(Records to process Opens)

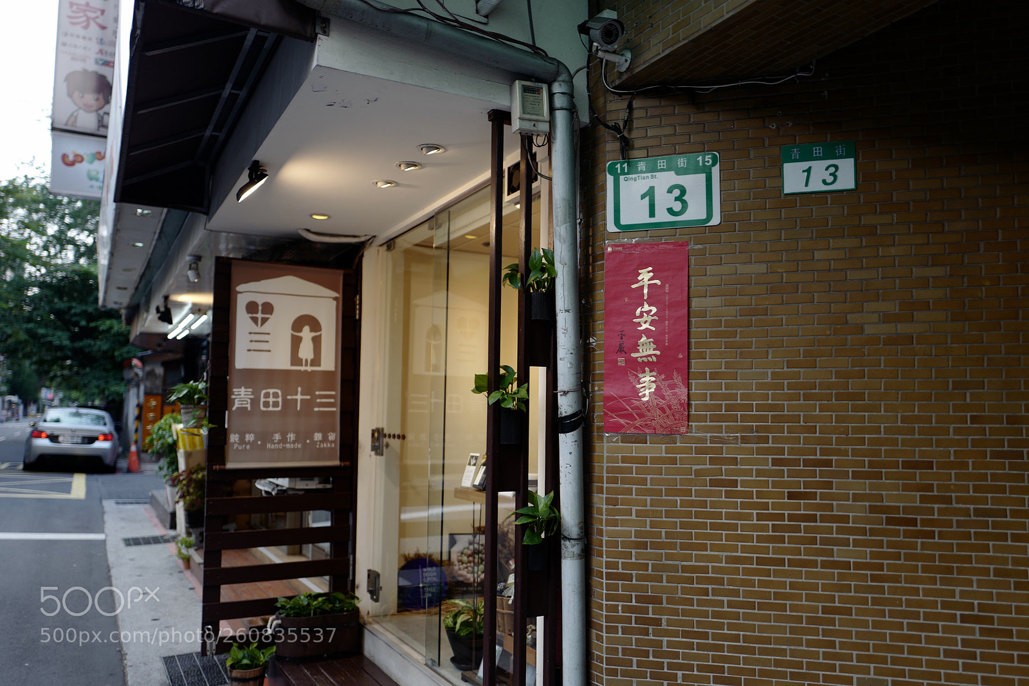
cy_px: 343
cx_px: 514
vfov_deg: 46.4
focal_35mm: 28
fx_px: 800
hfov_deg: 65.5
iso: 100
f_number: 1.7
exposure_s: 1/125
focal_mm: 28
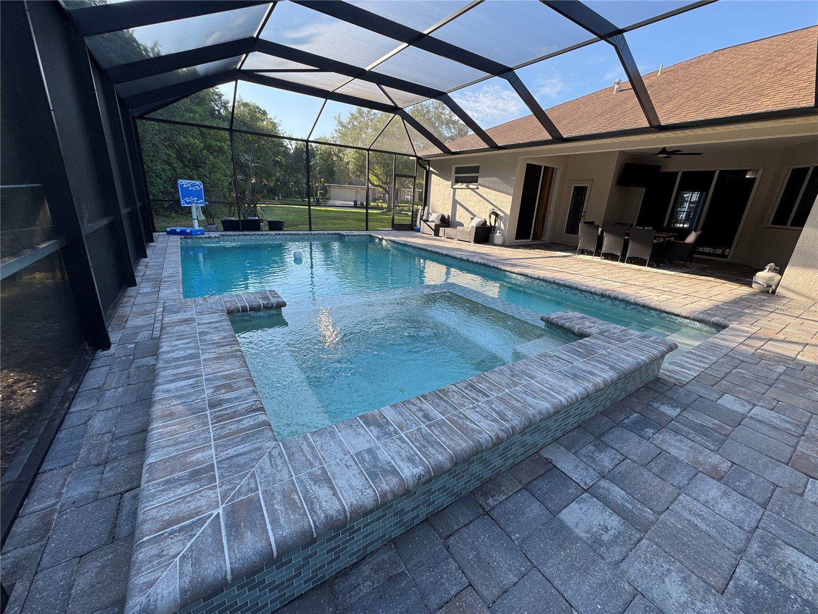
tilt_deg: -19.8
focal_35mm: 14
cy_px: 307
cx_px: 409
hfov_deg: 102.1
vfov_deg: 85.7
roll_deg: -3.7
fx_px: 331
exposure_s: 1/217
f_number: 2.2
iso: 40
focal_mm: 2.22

(Records to process Closes)
(Records to process Opens)

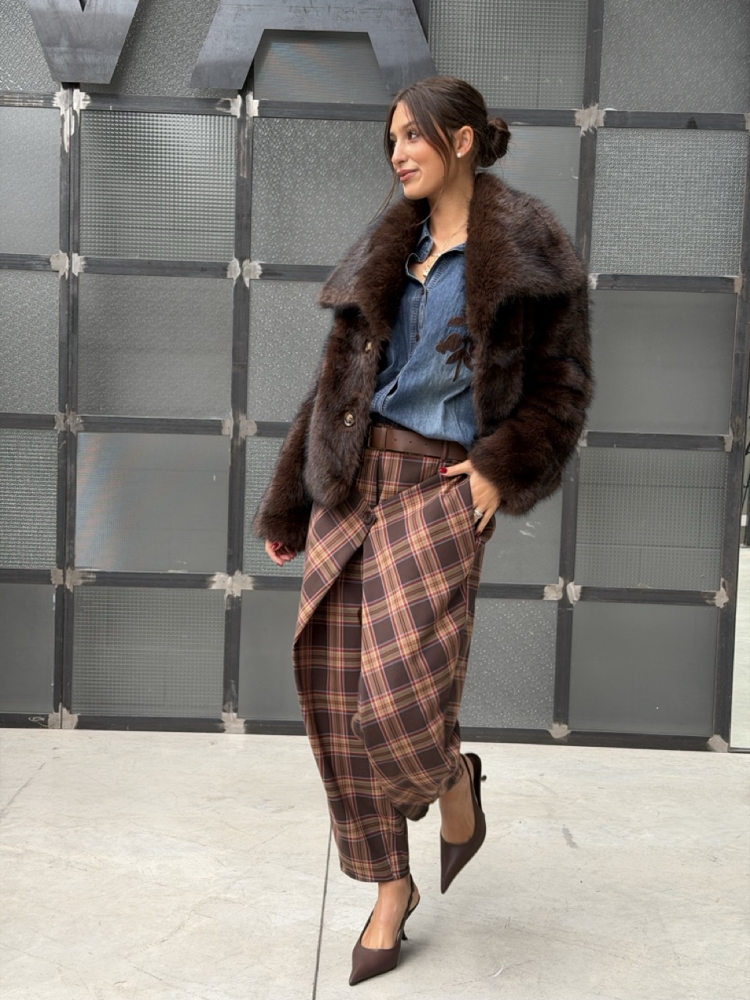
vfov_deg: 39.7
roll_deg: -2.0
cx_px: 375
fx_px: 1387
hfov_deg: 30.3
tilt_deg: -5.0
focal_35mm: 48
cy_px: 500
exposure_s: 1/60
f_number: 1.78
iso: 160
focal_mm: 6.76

(Records to process Closes)

» Exercise prompt:
Beginning with the line containing "hfov_deg: 102.1" and ending with the line containing "focal_mm: 2.22", extract those lines exactly from the listing above, and only those.

» Written response:
hfov_deg: 102.1
vfov_deg: 85.7
roll_deg: -3.7
fx_px: 331
exposure_s: 1/217
f_number: 2.2
iso: 40
focal_mm: 2.22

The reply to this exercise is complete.